Here’s my snippet collection — paste into ~/.zshrc, adjust models to your RAM tier, and reload with source ~/.zshrc:
# --- AI toolkit ---------------------------------------------
# Translate clipboard (Czech <-> English), result back to clipboard
alias tr-clip='pbpaste | ollama run translator | pbcopy && echo "translated ✓"'
# Fix grammar in clipboard
alias fix-clip='pbpaste | ollama run llama3.1 "Fix grammar and spelling only. Output corrected text, nothing else." | pbcopy'
# Summarize any file: aisum notes.md
aisum() { cat "$1" | ollama run qwen2.5:14b "Summarize in 5 concise bullet points"; }
# Explain the last command's failure: rerun with aiwhy <command>
aiwhy() { "$@" 2>&1 | ollama run qwen2.5:14b "This command failed. Explain why and suggest a fix:"; }
# Commit message from staged changes
aicommit() { git diff --staged | llm -t commitmsg; }
# Ask a quick question without leaving the prompt: ai "how do I..."
ai() { ollama run llama3.1 "$*"; }
# What's loaded right now
alias aips='ollama ps'
# ------------------------------------------------------------
Two honest caveats.
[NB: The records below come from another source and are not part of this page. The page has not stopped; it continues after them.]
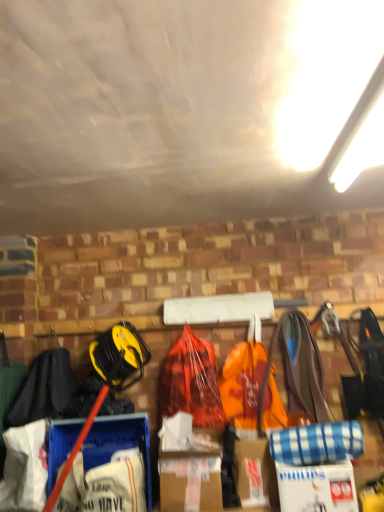
Question: Would you say black fabric at left is outside orange plastic bag at center?

Choices:
 (A) no
 (B) yes

Answer: (B)

Question: Can you confirm if black fabric at left is positioned to the right of orange plastic bag at center?

Choices:
 (A) no
 (B) yes

Answer: (A)

Question: Is black fabric at left oriented away from orange plastic bag at center?

Choices:
 (A) no
 (B) yes

Answer: (A)

Question: Is black fabric at left shorter than orange plastic bag at center?

Choices:
 (A) yes
 (B) no

Answer: (A)

Question: From a real-world perspective, is black fabric at left under orange plastic bag at center?

Choices:
 (A) no
 (B) yes

Answer: (A)

Question: Considering the positions of point (34, 380) and point (241, 382), is point (34, 380) closer or farther from the camera than point (241, 382)?

Choices:
 (A) closer
 (B) farther

Answer: (A)

Question: Is black fabric at left taller or shorter than orange plastic bag at center?

Choices:
 (A) short
 (B) tall

Answer: (A)

Question: Is black fabric at left wider or thinner than orange plastic bag at center?

Choices:
 (A) wide
 (B) thin

Answer: (A)

Question: Is black fabric at left inside the boundaries of orange plastic bag at center, or outside?

Choices:
 (A) inside
 (B) outside

Answer: (B)

Question: Considering the positions of orange plastic bag at center and black fabric at left in the image, is orange plastic bag at center wider or thinner than black fabric at left?

Choices:
 (A) thin
 (B) wide

Answer: (A)

Question: Is orange plastic bag at center taller or shorter than black fabric at left?

Choices:
 (A) short
 (B) tall

Answer: (B)

Question: In the image, is orange plastic bag at center positioned in front of or behind black fabric at left?

Choices:
 (A) behind
 (B) front

Answer: (A)

Question: From a real-world perspective, is orange plastic bag at center physically located above or below black fabric at left?

Choices:
 (A) above
 (B) below

Answer: (B)

Question: Would you say white cardboard box at lower right is inside or outside orange plastic bag at center?

Choices:
 (A) outside
 (B) inside

Answer: (A)

Question: Does point (352, 509) appear closer or farther from the camera than point (160, 377)?

Choices:
 (A) closer
 (B) farther

Answer: (A)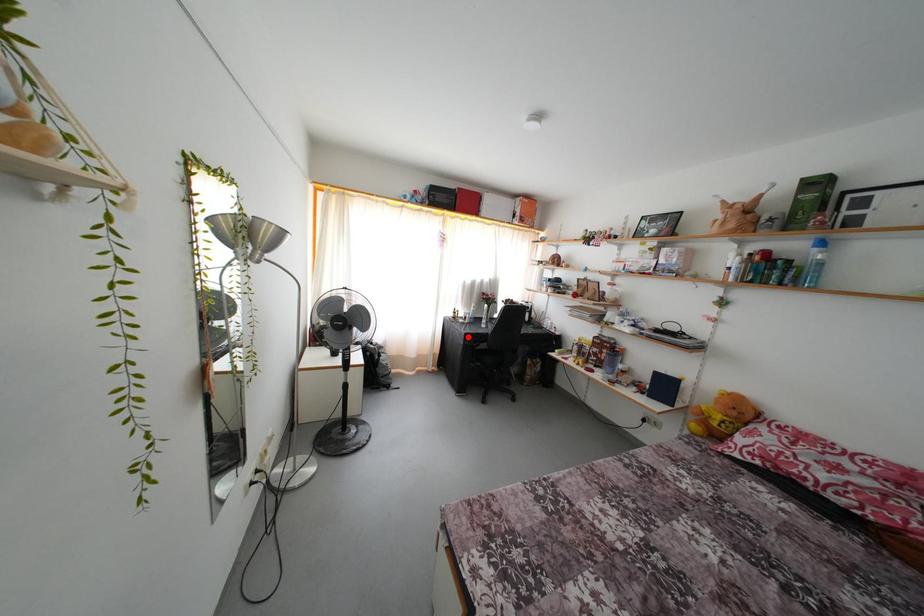
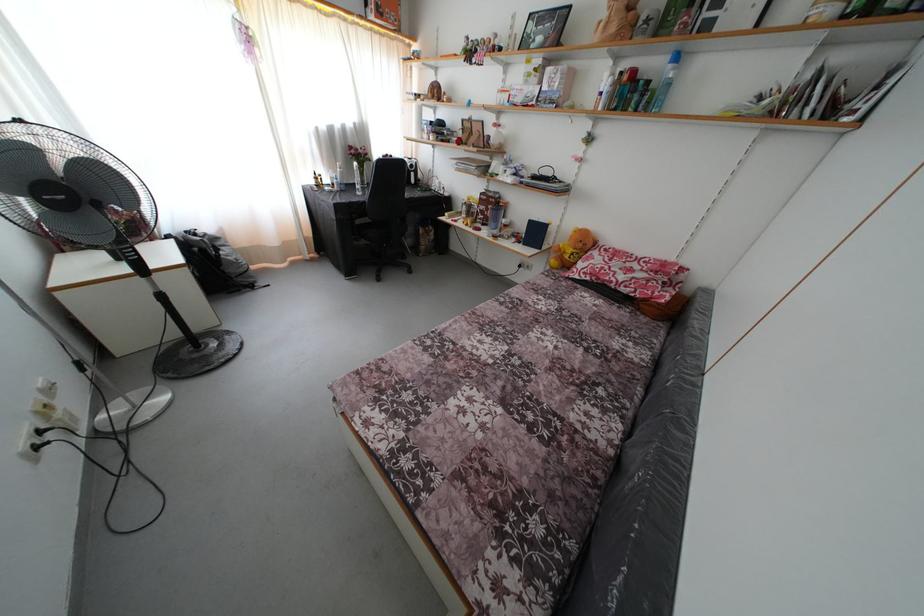
Question: I am providing you with two images of the same scene from different viewpoints. In image1, a red point is highlighted. Considering the same 3D point in image2, which of the following is correct?

Choices:
 (A) It is closer
 (B) It is farther

Answer: (A)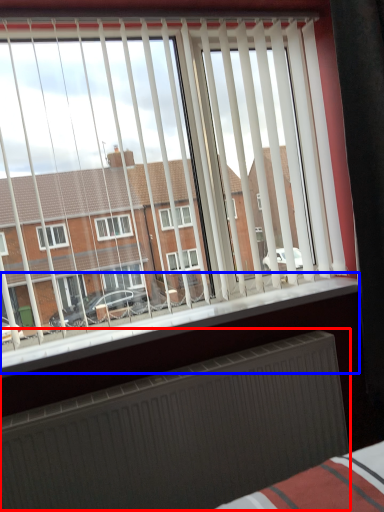
Question: Which point is further to the camera, radiator (highlighted by a red box) or window sill (highlighted by a blue box)?

Choices:
 (A) radiator
 (B) window sill

Answer: (B)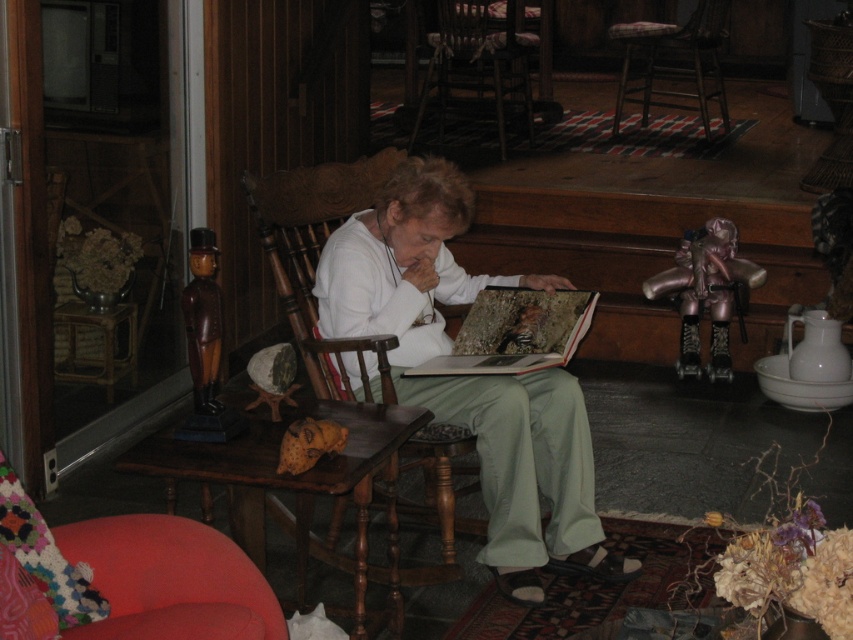
Is point (547, 429) farther from camera compared to point (692, 68)?

No, it is not.

Who is positioned more to the right, white matte sweater at center or plaid fabric cushioned stool at center?

From the viewer's perspective, plaid fabric cushioned stool at center appears more on the right side.

Describe the element at coordinates (469, 376) in the screenshot. I see `white matte sweater at center` at that location.

Identify the location of white matte sweater at center. The width and height of the screenshot is (853, 640). (469, 376).

Who is more forward, (485, 28) or (674, 285)?

Point (674, 285) is more forward.

Can you confirm if wooden chair at center is taller than metallic bronze doll at right?

Yes.

Is point (508, 56) positioned behind point (679, 358)?

That is True.

I want to click on wooden chair at center, so click(x=477, y=65).

Does white matte sweater at center have a greater width compared to metallic bronze doll at right?

Correct, the width of white matte sweater at center exceeds that of metallic bronze doll at right.

Is point (432, 307) closer to camera compared to point (743, 308)?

Local models in the 8–14B class will occasionally produce a wrong jq filter or a confidently broken fix — treat aiwhy output as a hypothesis, not a verdict. And keep an eye on RAM: with OLLAMA_KEEP_ALIVE=-1 and a 14B model resident, you’re permanently donating ~10 GB. On a 64 GB Mac Studio that’s free; on a 16 GB Air it’s a tax.
But the core shift is real. Once models live in your shell — pipeable, aliasable, loggable — you stop “going to the AI” and the AI starts sitting inside the workflows you already have. That’s the hidden power: not a smarter model, just shorter distance between a thought and its execution.